Year 648 (DCXLVIII) was a leap year starting on Tuesday of the Julian calendar. The denomination 648 for this year has been used since the early medieval period, when the Anno Domini calendar era became the prevalent method in Europe for naming years.

== Events ==

=== By place ===

==== Byzantine Empire ====
- Emperor Constans II issues an imperial edict forbidding Monothelitism to be discussed, to quiet the intense controversy caused by the Monothelete doctrine. This edict, distributed by patriarch Paul II in Constans' name, is known as the Typos.

==== Europe ====
- King Sigebert III of Austrasia is advised by Remaclus to establish a double-monastery, at Stavelot and Malmedy. As a missionary bishop, he founds an abbey on the River Amblève (modern Belgium).

==== Britain ====
- King Cenwalh of Wessex returns from a 3-year exile in East Anglia, to reclaim his kingdom. He gives 3,000 hides of land around Ashdown to his nephew Cuthred, possibly sub-king of Berkshire (England).
- Cenwahl invites bishop Birinus to establish under his direction the Old Minster in Winchester.
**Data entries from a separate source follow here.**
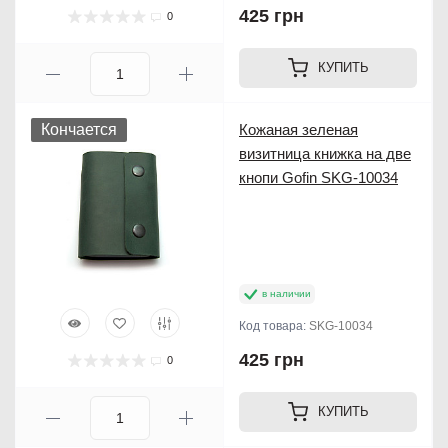
425 грн
0
КУПИТЬ
Кончается
Кожаная зеленая
визитница книжка на две
кнопи Gofin SKG-10034
в наличии
Код товара:
SKG-10034
425 грн
0
КУПИТЬ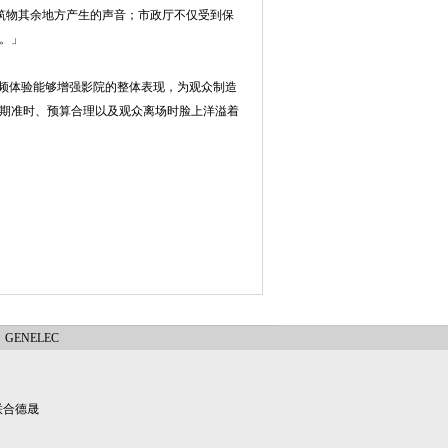
建筑物其余地方产生的声音；市政厅不仅受到保
。」
「音频体验能够增强影院的整体表现，为观众制造
期准时、预算合理以及观众离场时脸上洋溢着
GENELEC
联合德晟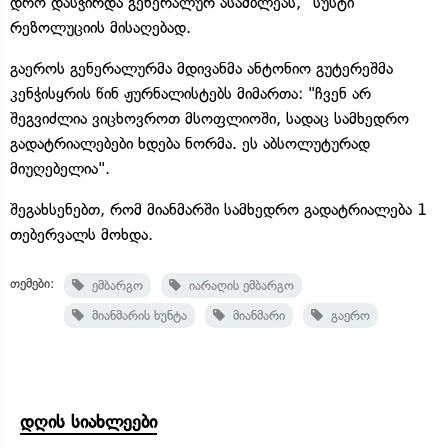
დრო დასჭირდა გენერალურ ასამბლეას, "სუსტი"
რეზოლუციის მისაღებად.
გაეროს გენერალურმა მდივანმა ანტონიო გუტერეშმა
კენჭისყრის წინ ჟურნალისტებს მიმართა: "ჩვენ არ
შეგვიძლია ვიცხოვროთ მსოფლიოში, სადაც სამხედრო
გადატრიალებები ხდება ნორმა. ეს აბსოლუტურად
მიუღებელია".
შეგახსენებთ, რომ მიანმარში სამხედრო გადატრიალება 1
თებერვალს მოხდა.
თემები:
ემბარგო
იარაღის ემბარგო
მიანმარის ხუნტა
მიანმარი
გაერო
დღის სიახლეები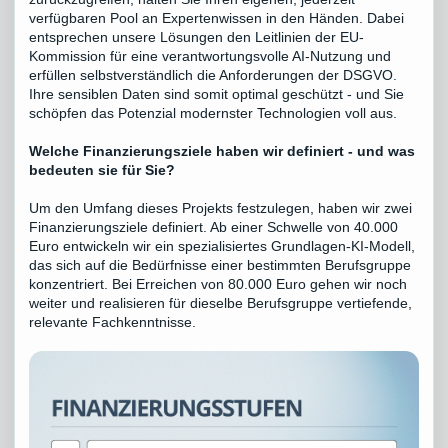
verfügbaren Pool an Expertenwissen in den Händen. Dabei
entsprechen unsere Lösungen den Leitlinien der EU-
Kommission für eine verantwortungsvolle AI-Nutzung und
erfüllen selbstverständlich die Anforderungen der DSGVO.
Ihre sensiblen Daten sind somit optimal geschützt - und Sie
schöpfen das Potenzial modernster Technologien voll aus.
Welche Finanzierungsziele haben wir definiert - und was
bedeuten sie für Sie?
Um den Umfang dieses Projekts festzulegen, haben wir zwei
Finanzierungsziele definiert. Ab einer Schwelle von 40.000
Euro entwickeln wir ein spezialisiertes Grundlagen-KI-Modell,
das sich auf die Bedürfnisse einer bestimmten Berufsgruppe
konzentriert. Bei Erreichen von 80.000 Euro gehen wir noch
weiter und realisieren für dieselbe Berufsgruppe vertiefende,
relevante Fachkenntnisse.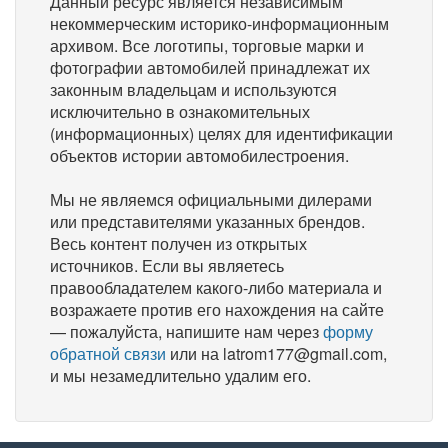
Данный ресурс является независимым
некоммерческим историко-информационным
архивом. Все логотипы, торговые марки и
фотографии автомобилей принадлежат их
законным владельцам и используются
исключительно в ознакомительных
(информационных) целях для идентификации
объектов истории автомобилестроения.
Мы не являемся официальными дилерами
или представителями указанных брендов.
Весь контент получен из открытых
источников. Если вы являетесь
правообладателем какого-либо материала и
возражаете против его нахождения на сайте
— пожалуйста, напишите нам через
форму
обратной связи
или на latrom177@gmail.com,
и мы незамедлительно удалим его.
Together they have a small stone church built.

==== Asia ====
- Tang general Ashina She'er re-establishes Tang control of Karasahr, and leads a military campaign against the Tarim Basin kingdom of Kucha in Xinjiang, a vassal of the Western Turkic Khaganate.

==== Americas ====
- In an early skirmish in the run up to the Second Tikal–Calakmul War, Bʼalaj Chan Kʼawiil scores a military victory, apparently over his half-brother, who had galled him by using the same royal emblem (or emblem glyph) as he did.
- Dos Pilas breaks away from Tikal and becomes a vassal state of Calakmul.

=== By topic ===

==== Literature ====
- The Book of Jin is compiled in China during the Tang dynasty. Its chief editor is the chancellor Fang Xuanling, who dies in this year as well.

==== Religion ====
- Pope Theodore I excommunicates Paul II of Constantinople.

== Births ==
- Kōbun, emperor of Japan (d. 672)
- Radbod, king of Frisia (d. 719)
- Tōchi, Japanese princess (d. 678)

== Deaths ==
- Fang Xuanling, chancellor of the Tang dynasty (b. 579)
- John III of the Sedre, Syriac Orthodox Patriarch of Antioch.